▶ **Task**:
An exact copy of the data is required. No picture may appear in it.
● ● ● ● ● ● ●
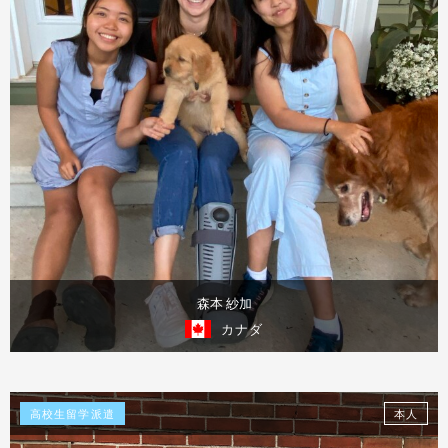
森本 紗加
カナダ
体験談を見る
高校生留学派遣
本人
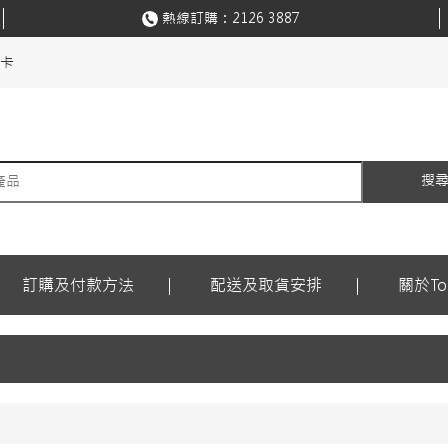
熱線訂購：
2126 3887
購卡
搜
訂購及付款方法
配送及取貨安排
關於Ton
● ● ● ● ● ● ●
▶ **Your response**:
森本 紗加
カナダ
体験談を見る
高校生留学派遣
本人
熱線訂購：
2126 3887
購卡
搜
訂購及付款方法
配送及取貨安排
關於Ton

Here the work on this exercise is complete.